Many people knew for the past 2.5 years I’ve been working on sequential versions of KingQuest for Dr. Gunn. In the spring semester of my freshman year I had an advising session with Dr. Schmidt, my Greek professor and advisor. That session was when he recommended I find a way to do Florence while at college. That same session he also realized that I liked computers and had me find a time to go upstairs and meet Dr. Gunn. Dr. Gunn, in a transition time, was in the late stages of a commentary on Judges and was looking ahead to the commentary he would write on 1 and 2 Samuel. For Judges, he and his team were using a Filemaker Pro database that a past employee had designed. He had one issue for me to tackle: I had to figure out a way with the 1 and 2 Samuel database to devise a system where data could be saved without losing changes that were happening at the same time from others.
Their system was one where a simple coordination of who had the latest copy of the database on a certain day would solve the problem. I knew there was a better possibility though. That summer I designed a revised version of the Judges database using Microsoft Access and then went up to Seattle, WA for my internship. Coming back from that I knew so many new and better techniques that I overhauled the design and during my first semester of my sophomore year, worked in the library and programmed the new version in a SQL Server database where multiple researchers all fed the data into one collection. That semester I still didn’t have the tools for allowing him to get it out (conveniently), but I knew it was a start.

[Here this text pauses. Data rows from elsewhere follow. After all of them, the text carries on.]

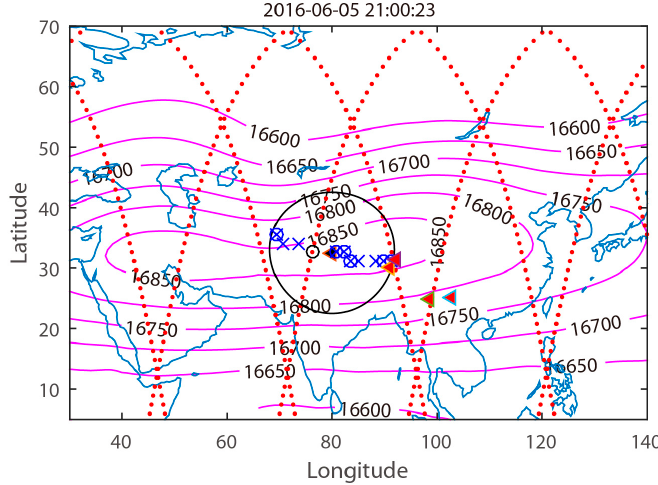
Figure 1. Trajectory distribution of MLS ozone profiles at 50 hPa on 5 June 2016 (red solid dots); the position of the nearest matching MLS profile (black hollow circle) to the Shiquan River ozonesonde station (black triangle); the remaining 16 matching MLS ozone profiles (blue crosses or hollow circles); the maximum matching distance (large black circle); and locations of the other ozonesonde stations (red triangles for Lhasa, Nagqu, Tengchong, and Kunming). The geopotential height (pink contours; m) in July and August 2016 is from the ERA-Interim dataset.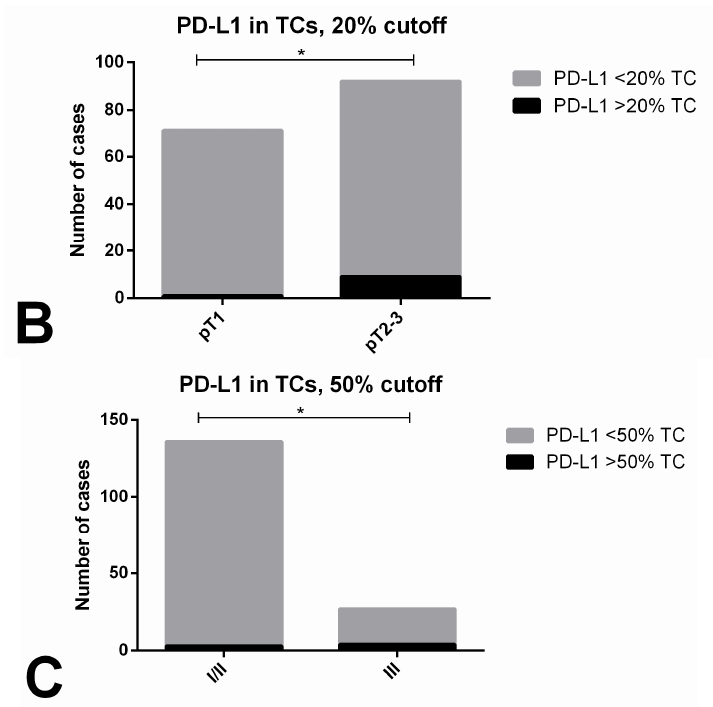
Figure 6. Immunoexpression of PD-L1 in tumor cells of testicular germ cell tumor subtypes and association with clinicopathological features. ( A ) association between PD-L1 positivity and lymphovascular invasion; ( B ) association between PD-L1 positivity above the 20% cutoff and pT stage; C ) association between PD-L1 positivity above the 50% positivity and TNM staging. Abbreviations: TC—tumor cells; LVI—lymphovascular invasion. * refers to p < 0.05.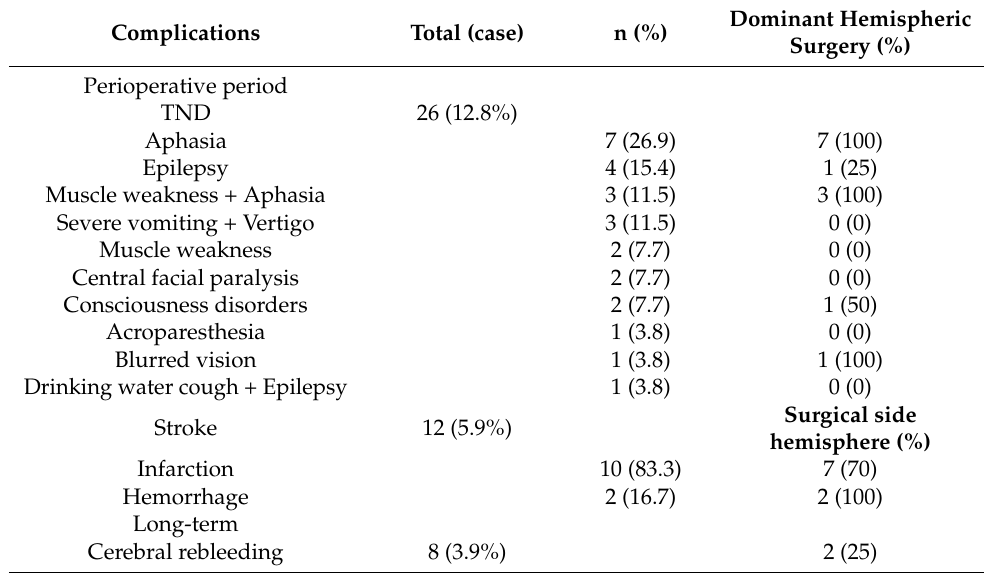
Table 3. Summary of 46 cases of Postoperative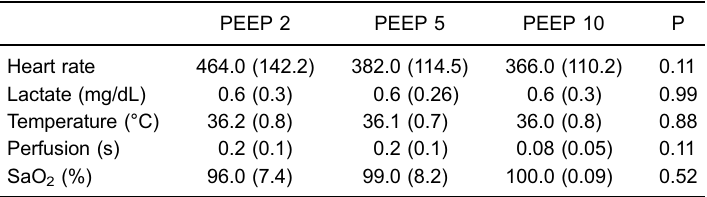
Table 2. Mean values of cardiopulmonary parameters and saturation for different fi nal positive end-expiratory pressure (PEEP)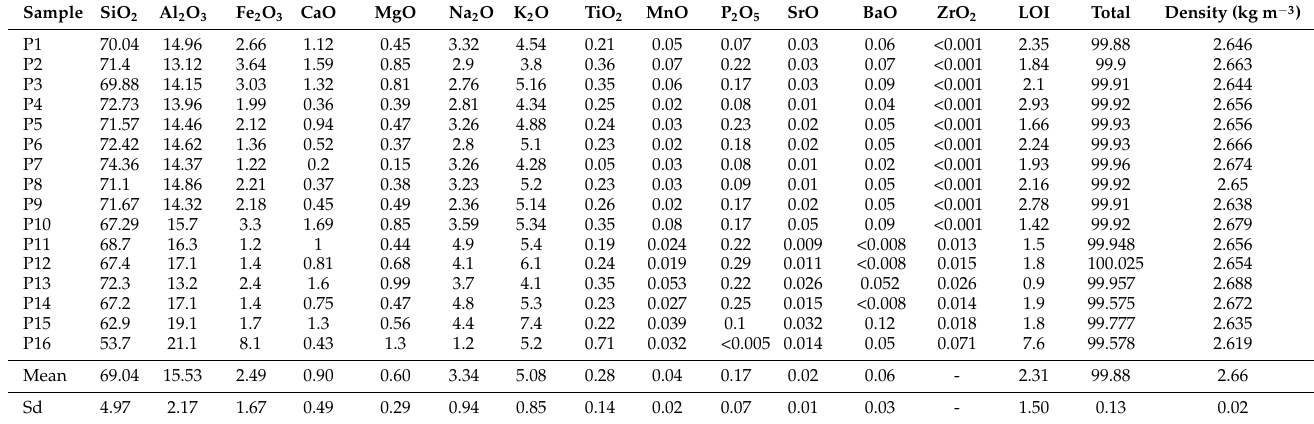
Table 2. Oxides provided by XRF results (in %) and estimated density (in kg m − 3 ).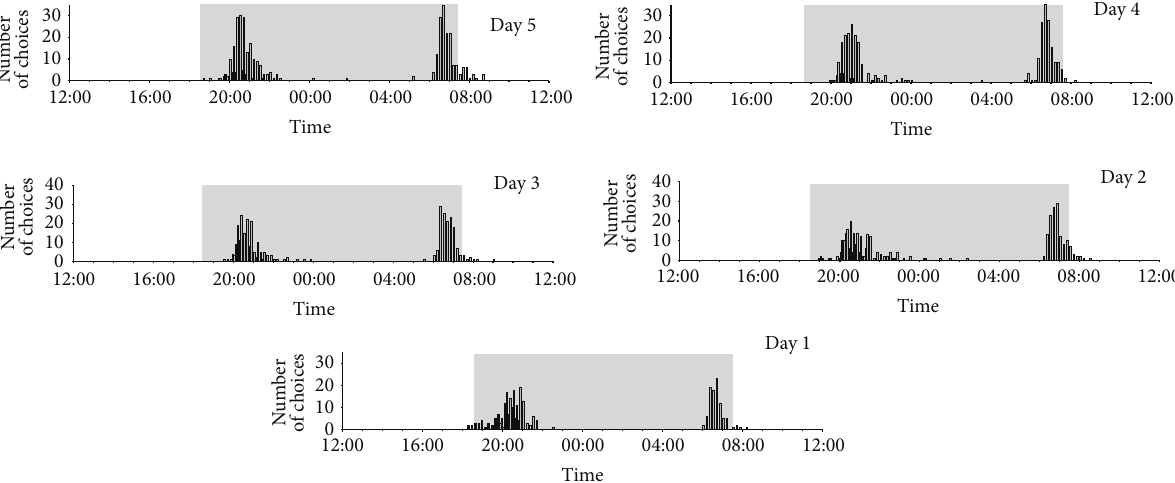
Figure 3: Activity patterns of caterpillars in a laboratory colony recorded over five consecutive days. The 𝑥 -axis records the number of choices over five-minute intervals for the old site (dark bars) and the new site (hollow bars). Scotophase indicated by shaded area.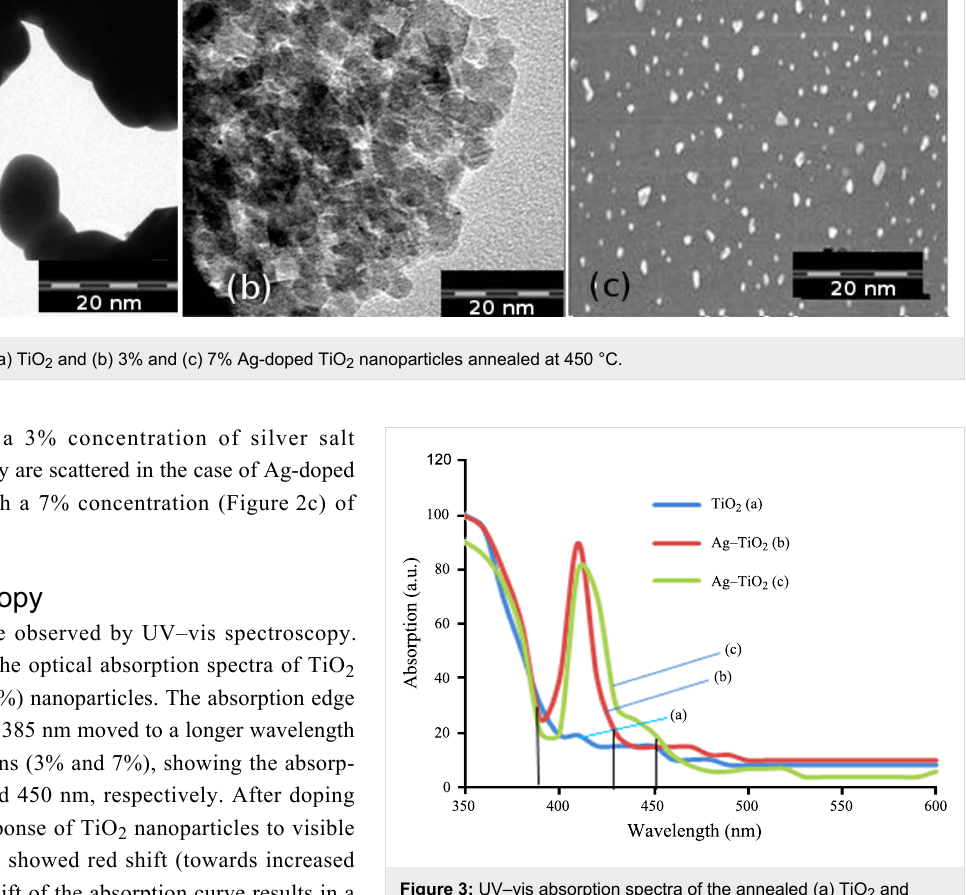
Ag–TiO 2 (7%), respectively, by extrapolation of the linear portion of the absorption coeffiecient α to zero for indirect- band-gap nanoparticles. The obtained band-gap energy for indi- rect allowed transitions is in good harmony with the previously reported values [18]. The optical band-gap energies decrease with the doping of silver ions, which allow the delay in recom- bination rate and enhance the photocatalytic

That next summer I was in Cambridge and I created a full-text search tool of the database. Then came the need for something else, something better: a usable version. The one before had been great, but it was limited to only keeping track of 6 different types of bibliographic information. It also was in an MDI form which is useful for programs like Photoshop and Word which are incredibly complex, but not one like KingQuest (the program that uses the database). Last year came the process of building and rebuilding features in KingQuest to make it user-friendly for both the researchers and the professor (or whoever) using it. It also is now more secure with everything going through a web service instead of straight through the SQL port. In the end, only one tool remains: the export functionality. Making KingQuest export to different bibliographic software applications will be the final challenge for this version.
Now that I’ve graduated I had to find something to do; using the software I designed seemed like the good next step. I still have graduate school starting in the Fall, but this Spring I wanted a way to be down here in Ft. Worth. Luckily the stars aligned and things fell into place: I’m working for Dr. Gunn and housesitting for Dr. Schmidt, my advisor who is on sabbatical. So now I’m here for a couple of weeks, around the country for a couple of weeks, and finally back here to finish off the semester.
There will definitely be more coming about my job and what I’m doing, but for now, let’s leave it at: I’m loving the ‘groovy’ engravings!